Right now, however, I have to clean up and get ready: this evening I'm hosting a small "I'm leaving, huzzah!" evening at a local fine cheese shop for some friends and family. The shop is providing one of their cheese-heads, er, maƮtre fromager to walk us through the 50-something cheeses they have in their display cabinet. Together with good company and a little wine, it should be great fun. I can't wait! :)

Which reminds me how this week is all about flux: not only is 4.3 trundling to the launch gate and 4.4 picking up its first sparks, but P. finished grade 3 this week and will be off to Vancouver in just one more week.

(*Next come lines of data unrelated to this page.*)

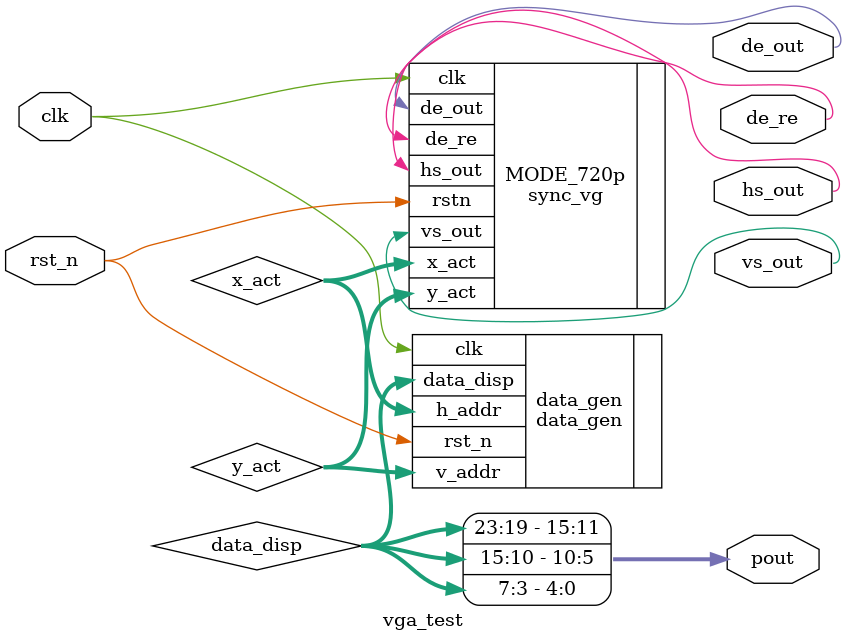
<source format=v>
/*==============================================


==============================================*/
module vga_test (
    clk     ,   // input       
    rst_n   ,   // input       
    vs_out  ,   // output      
    hs_out  ,   // output      
    de_out  ,   // output      
    pout    ,   // output[15:0]
    de_re       // output      
);
    input       clk       ;   //时钟信号
    input       rst_n     ;   //复位信号
    output      vs_out    ;
    output      hs_out    ;
    output      de_out    ;
    output[15:0]pout      ;
    output      de_re     ;
    
    wire [11:0] x_act     ;
    wire [11:0] y_act     ;
    wire[23:0] data_disp  ;
    
    sync_vg # (
        .X_BITS(12),
        .Y_BITS(12),
        .V_TOTAL(12'd750),
        .V_FP(12'd5),
        .V_BP(12'd20),
        .V_SYNC(12'd5),
        .V_ACT(12'd720),
        .H_TOTAL(12'd1650),
        .H_FP(12'd110),
        .H_BP(12'd220),
        .H_SYNC(12'd40),
        .H_ACT(12'd1280),
        .HV_OFFSET(12'd0)
    ) 
    MODE_720p(
        .clk   (clk   ) ,
        .rstn  (rst_n ) ,
        .vs_out(vs_out) ,
        .hs_out(hs_out) ,
        .de_out(de_out) ,
        .de_re (de_re ) ,
        .x_act (x_act ) ,
        .y_act (y_act )
    );

    data_gen data_gen(
        .clk      (clk      ),
        .rst_n    (rst_n    ),
        .h_addr   (x_act    ),
        .v_addr   (y_act    ),
        .data_disp(data_disp)
    );
    
    assign pout = {data_disp[23:19],data_disp[15:10],data_disp[7:3]};
    
    
    
endmodule

</source>
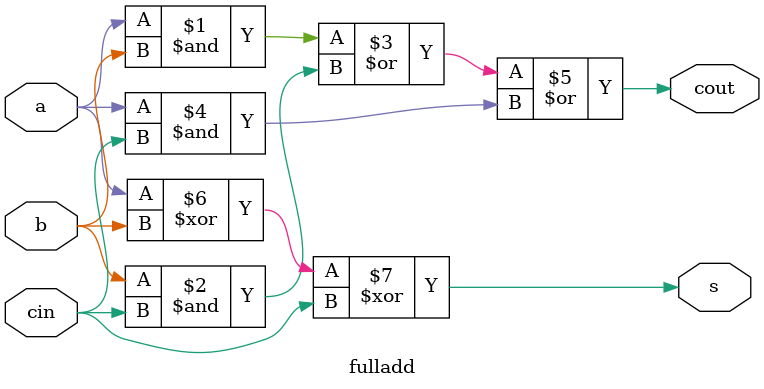
<source format=v>
module fulladd(a, b, cin, s, cout);

input a, b, cin;
output s, cout;
assign cout = (a&b)|(b&cin)|(a&cin);
assign s = a^b^cin;

endmodule

</source>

That will mark the start of my "pack the house and move" period. So many changes and so much going on ... while it feels like there's never enough time (there isn't), I wouldn't have it any other way.

luv 'n hugs, aseigo.

weather info in plasma

So over the last week two of the major weather information providers we use and rely on, Environment Canada and BBC UK Met, have changed the location of the XML weather information on their servers. This means that weather information has broken for people using Plasma widgets with them. We don't pay for the data, so we can't complain too much, but this is really poor behavior on their part in my opinion. Evidently we can't rely on online services maintaining any sort of day-to-day compatibility.

So how do we deal with this? Right now we have 4.3.0 coming out quite soon and it will have the new URL locations in it, and we'll backport those changes to 4.2 for KDE distributors to pick up. This is a short term solution and certainly not long-term.

Update: After some further digging, it appears that BBC's weather information has changed significantly in how it is delivered (split across two files now and using RSS XML). Backporting to the 4.2 branch will be trickier than just pushing an updated URL. :/

What we will be doing in 4.4 is implementing something that's been on our roadmap for a while now: widget and data autoupdates. We'll likely be using Get Hot New Stuff and DXS for this, and the packages will be cryptographically signed. This means we'll need to finally get that KDE gpg key rocking as well as a place to host these bits of data.

Personally, I'm thinking of hosting it on opendesktop.org as they are stable, reliable, have F/OSS as their focus and already run DXS services. That does mean that your Plasma would contact opendesktop.org every so often for updates, though we'll obviously make it configurable.

The end result will be widgets that don't fall out of date on you (if they are scripted) and things like weather data not suddenly stopping.

I apologize for the inconvenience in 4.2, and I ask for your patience and understanding as we work on complete and long-term solutions.